Je suis Jack

edeneige

Je suis la petite absence des matins de JACK. Je suis les quelques minutes avant l'aube, là où la nuit se conjugue encore aux derniers rêves. Je suis les pas ridiculement lent et chavirant qui s'abandonnent aux regrets des éphémères sollicitudes ratés. Je suis la sale musique à la con qu'on a récupéré dans une soirée paumé et qui ressac dans la petit boite noire de son crâne en décomposition. Je suis la pluie fine qui tente vainement de laver l'Humanité encore endormi. Je suis les phares qui courent dans le lointain des urbanités décimées. Je suis le pantalon mouillé de JACK. Je suis les clés oubliées sur le comptoir d'un bar anonyme. ...ou ailleurs. Je suis la direction de la maison qui a prit la poudre d'escampette. Je suis "the last mégot of that fucking night". Je suis la fatigue comme hymne national. Je suis un corps échoué sur un récif de macadam. Une existence qui coule dans le caniveau des si courtes possibilités. Je suis un appel. Dans la nuit qui vient juste de décéder.

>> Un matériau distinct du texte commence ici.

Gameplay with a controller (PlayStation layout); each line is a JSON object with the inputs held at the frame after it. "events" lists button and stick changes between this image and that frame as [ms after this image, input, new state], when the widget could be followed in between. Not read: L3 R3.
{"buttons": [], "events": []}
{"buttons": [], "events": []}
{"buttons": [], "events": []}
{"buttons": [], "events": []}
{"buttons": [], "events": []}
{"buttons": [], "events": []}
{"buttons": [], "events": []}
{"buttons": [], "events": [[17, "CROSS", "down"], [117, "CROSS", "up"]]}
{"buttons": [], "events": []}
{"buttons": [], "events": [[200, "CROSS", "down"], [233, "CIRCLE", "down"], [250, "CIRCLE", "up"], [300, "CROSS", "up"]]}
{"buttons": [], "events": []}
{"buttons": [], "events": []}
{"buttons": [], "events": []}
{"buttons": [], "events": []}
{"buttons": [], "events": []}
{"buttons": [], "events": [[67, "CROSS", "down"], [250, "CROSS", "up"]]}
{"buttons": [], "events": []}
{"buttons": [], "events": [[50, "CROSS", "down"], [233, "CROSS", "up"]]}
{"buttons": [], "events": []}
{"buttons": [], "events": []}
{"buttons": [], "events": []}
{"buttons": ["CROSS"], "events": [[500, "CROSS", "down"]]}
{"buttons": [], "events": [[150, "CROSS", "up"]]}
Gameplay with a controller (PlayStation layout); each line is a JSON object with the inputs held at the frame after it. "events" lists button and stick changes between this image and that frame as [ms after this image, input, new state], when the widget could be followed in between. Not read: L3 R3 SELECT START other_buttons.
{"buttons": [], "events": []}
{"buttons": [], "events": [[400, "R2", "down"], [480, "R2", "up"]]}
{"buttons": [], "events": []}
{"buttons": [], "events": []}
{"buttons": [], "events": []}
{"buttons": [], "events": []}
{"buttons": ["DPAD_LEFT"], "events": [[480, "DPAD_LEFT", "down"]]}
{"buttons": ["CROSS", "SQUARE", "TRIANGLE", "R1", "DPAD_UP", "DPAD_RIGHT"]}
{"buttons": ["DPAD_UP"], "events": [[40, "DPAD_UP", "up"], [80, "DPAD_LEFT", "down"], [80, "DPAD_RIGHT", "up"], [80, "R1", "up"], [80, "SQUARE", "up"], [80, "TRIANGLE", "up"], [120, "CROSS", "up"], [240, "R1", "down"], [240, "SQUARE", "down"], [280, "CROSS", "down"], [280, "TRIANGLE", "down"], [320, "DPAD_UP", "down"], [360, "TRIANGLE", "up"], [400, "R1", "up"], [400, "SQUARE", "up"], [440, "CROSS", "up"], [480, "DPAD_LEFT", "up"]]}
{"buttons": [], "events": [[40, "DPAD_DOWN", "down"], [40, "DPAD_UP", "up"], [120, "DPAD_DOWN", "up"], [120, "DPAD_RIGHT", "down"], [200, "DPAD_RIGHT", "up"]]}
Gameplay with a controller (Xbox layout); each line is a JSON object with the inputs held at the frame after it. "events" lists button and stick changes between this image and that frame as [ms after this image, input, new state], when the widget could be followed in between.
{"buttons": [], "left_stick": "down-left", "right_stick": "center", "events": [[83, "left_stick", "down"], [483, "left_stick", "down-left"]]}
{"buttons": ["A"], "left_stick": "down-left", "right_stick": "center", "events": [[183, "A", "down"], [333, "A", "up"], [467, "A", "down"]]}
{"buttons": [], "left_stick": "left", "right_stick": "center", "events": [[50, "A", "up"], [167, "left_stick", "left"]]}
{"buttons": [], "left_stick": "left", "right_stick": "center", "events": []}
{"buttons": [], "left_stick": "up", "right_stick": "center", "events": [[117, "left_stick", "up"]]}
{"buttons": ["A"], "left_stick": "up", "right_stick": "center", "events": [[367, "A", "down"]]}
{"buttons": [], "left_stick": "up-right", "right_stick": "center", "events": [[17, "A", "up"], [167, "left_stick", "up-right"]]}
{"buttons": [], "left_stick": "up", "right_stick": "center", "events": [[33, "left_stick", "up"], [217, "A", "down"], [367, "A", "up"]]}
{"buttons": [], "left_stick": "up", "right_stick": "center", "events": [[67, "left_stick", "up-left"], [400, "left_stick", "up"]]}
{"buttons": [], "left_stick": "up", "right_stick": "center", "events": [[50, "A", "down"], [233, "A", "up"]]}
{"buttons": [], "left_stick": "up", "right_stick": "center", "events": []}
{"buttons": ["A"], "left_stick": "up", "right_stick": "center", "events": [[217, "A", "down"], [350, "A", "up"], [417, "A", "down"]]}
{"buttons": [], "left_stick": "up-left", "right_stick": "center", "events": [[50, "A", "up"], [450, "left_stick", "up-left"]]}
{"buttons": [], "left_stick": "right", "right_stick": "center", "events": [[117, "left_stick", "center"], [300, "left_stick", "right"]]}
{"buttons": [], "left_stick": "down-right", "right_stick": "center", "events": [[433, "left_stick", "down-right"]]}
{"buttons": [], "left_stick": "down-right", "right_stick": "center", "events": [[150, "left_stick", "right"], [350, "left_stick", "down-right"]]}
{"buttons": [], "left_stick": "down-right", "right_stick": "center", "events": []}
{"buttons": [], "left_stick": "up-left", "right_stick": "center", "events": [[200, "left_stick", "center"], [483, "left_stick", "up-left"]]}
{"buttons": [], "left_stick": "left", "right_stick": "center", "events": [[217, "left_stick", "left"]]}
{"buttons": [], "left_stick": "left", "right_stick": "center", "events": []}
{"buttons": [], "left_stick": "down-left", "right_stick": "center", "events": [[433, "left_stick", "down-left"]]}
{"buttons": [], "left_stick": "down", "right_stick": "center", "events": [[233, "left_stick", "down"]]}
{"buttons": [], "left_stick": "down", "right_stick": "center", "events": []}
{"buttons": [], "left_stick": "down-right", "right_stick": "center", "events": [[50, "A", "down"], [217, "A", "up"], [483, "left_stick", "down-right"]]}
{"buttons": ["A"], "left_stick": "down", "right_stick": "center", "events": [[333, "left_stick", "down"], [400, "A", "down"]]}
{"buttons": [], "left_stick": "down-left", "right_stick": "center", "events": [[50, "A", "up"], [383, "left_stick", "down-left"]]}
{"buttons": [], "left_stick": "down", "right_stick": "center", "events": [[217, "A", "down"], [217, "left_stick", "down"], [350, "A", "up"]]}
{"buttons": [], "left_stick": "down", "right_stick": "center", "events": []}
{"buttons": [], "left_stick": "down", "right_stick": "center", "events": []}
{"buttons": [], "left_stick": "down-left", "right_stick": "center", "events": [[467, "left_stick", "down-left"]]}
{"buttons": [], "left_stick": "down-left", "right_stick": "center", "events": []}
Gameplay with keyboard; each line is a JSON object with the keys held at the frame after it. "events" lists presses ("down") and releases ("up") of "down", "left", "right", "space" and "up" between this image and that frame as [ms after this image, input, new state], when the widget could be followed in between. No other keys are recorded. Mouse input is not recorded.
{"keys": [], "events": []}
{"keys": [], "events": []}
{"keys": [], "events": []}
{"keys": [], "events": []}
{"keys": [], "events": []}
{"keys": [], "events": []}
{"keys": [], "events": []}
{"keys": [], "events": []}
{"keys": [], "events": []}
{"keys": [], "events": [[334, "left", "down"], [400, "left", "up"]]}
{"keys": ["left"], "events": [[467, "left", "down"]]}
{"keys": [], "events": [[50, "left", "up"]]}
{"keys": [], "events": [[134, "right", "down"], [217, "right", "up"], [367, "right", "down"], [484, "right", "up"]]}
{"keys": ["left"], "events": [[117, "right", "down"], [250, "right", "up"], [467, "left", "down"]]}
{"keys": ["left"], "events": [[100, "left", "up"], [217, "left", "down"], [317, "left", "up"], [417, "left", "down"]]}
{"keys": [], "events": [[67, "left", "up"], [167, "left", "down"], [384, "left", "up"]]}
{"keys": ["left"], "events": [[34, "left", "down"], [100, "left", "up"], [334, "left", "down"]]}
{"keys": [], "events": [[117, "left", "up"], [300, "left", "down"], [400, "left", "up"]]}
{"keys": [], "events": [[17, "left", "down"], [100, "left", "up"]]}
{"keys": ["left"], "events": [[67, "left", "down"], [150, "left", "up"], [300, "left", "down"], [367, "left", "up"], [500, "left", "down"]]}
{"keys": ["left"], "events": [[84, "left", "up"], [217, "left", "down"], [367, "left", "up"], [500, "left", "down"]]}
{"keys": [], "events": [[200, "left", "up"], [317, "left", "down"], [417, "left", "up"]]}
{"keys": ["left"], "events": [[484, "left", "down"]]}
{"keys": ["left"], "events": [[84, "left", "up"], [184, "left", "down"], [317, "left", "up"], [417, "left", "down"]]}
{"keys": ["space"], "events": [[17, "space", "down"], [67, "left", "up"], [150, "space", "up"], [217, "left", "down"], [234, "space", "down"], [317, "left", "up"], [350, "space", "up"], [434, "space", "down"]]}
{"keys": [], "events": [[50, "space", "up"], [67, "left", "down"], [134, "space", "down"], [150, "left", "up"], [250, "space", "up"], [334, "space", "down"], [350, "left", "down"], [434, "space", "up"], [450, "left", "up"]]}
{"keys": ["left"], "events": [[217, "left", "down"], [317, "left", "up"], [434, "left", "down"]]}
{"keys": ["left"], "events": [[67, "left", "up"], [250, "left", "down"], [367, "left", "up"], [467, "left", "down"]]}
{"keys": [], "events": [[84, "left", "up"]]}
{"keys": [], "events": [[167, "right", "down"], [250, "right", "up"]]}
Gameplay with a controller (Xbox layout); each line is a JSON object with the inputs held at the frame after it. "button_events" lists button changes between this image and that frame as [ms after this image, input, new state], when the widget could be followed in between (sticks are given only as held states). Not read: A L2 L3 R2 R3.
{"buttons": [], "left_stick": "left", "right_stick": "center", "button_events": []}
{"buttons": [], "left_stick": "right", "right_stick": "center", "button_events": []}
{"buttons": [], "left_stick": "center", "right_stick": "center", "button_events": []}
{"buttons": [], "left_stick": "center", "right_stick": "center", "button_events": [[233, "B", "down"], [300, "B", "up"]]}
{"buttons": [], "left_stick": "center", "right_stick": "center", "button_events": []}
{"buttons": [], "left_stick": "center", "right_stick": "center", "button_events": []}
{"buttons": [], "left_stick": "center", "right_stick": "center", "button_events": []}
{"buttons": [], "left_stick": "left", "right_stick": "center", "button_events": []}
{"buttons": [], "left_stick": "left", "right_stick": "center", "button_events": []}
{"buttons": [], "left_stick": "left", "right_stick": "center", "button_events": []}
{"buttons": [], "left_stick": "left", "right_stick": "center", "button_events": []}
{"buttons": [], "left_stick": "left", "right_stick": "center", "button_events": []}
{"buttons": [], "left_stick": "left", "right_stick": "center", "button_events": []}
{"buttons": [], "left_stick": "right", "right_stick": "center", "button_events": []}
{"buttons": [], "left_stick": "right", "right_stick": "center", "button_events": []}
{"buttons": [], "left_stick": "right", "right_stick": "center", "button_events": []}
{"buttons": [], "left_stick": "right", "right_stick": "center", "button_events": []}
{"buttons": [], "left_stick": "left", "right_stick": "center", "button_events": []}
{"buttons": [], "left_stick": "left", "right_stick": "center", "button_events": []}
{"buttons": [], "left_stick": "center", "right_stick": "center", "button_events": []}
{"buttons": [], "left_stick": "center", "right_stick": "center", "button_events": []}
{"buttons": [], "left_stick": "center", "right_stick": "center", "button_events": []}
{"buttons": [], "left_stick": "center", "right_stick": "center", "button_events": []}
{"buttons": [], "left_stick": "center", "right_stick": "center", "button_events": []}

Je suis les dernières images de JACK. Le court métrage d'une courte existence. Le cri THX d'un plan séquence de plusieurs années. Le synopsis de travers et vogue la galère. Peu de dialogue, sans être du muet. Une affiche sans stars, sans artistes de renom, sans grandes gueules, sans nombril polissé vu sur la croisette. Un budget ouzbek. Un film d'art mais sans essais, à la limite du contrat-ceptuel. Je suis le début, je suis la fin mais avec un grand écart vide entre les deux. Je suis le soporifique assit dans le siège vert d'un cinéma de banlieue. Je suis la timide quinte de toux. Je suis les murmures et les rires cachés des rares spectateurs. Je suis la pluie qui accompagne les sorties. Je suis le ticket dans la poche qu'on garde pour se souvenir de ne pas revenir. Je suis une soirée avec un arrière goût. je suis une critique assassine dans un journal dont on ne se souvient pas du nom. Je suis le petit bouton blanc dans le grand dos du cinéma. Un truc qu'on finira par crever pour le faire disparaître.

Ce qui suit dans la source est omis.